__The problem__
Determine how many lines in the records below include the word "left" and output that number alone.

(Data to use begins)

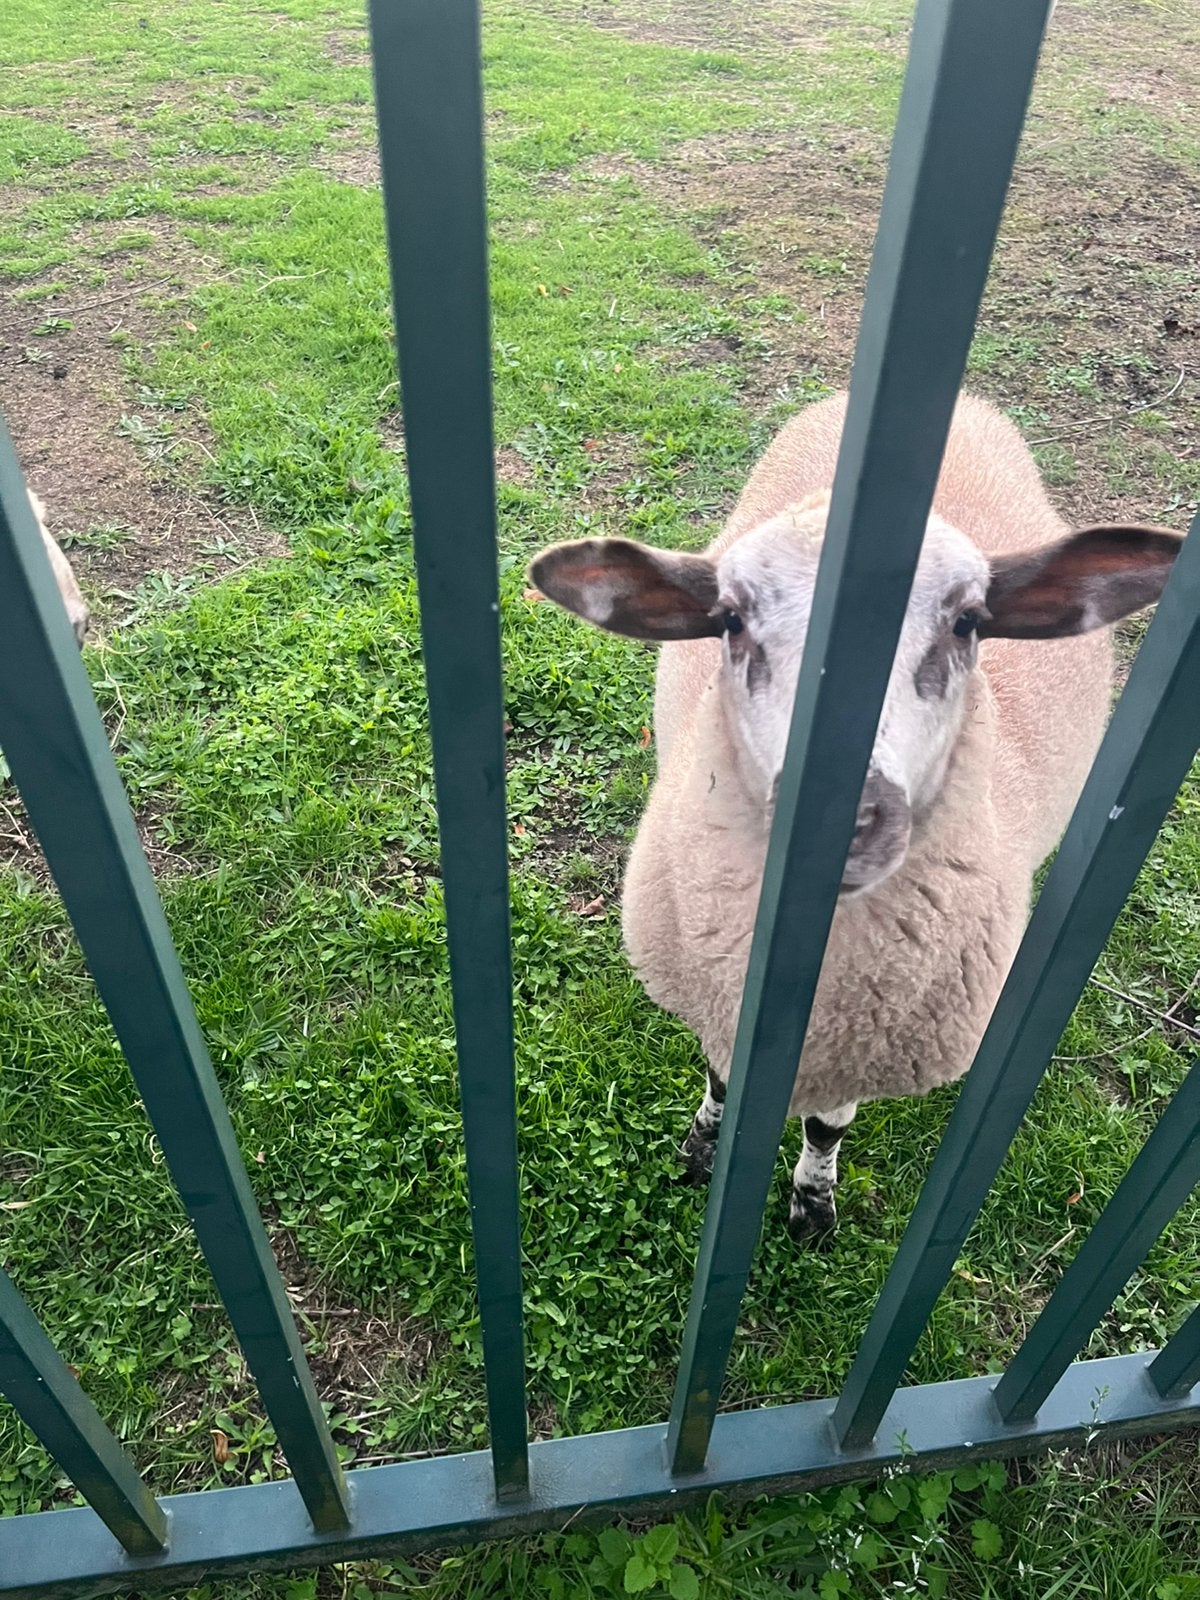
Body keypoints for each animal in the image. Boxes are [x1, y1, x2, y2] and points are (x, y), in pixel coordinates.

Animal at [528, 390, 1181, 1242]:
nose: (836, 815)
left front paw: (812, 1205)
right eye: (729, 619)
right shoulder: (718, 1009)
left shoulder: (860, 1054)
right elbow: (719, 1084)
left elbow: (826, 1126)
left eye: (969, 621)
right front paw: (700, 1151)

(Data to use ends)
(Data to use begins)

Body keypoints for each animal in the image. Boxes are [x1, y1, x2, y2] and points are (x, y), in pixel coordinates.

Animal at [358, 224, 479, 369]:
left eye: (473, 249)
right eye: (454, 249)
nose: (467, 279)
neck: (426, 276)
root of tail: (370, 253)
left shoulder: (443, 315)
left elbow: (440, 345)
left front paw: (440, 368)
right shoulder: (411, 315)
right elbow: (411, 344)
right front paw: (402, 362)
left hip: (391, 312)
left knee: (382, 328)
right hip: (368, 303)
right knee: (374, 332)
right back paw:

(Data to use ends)

__Solution__
10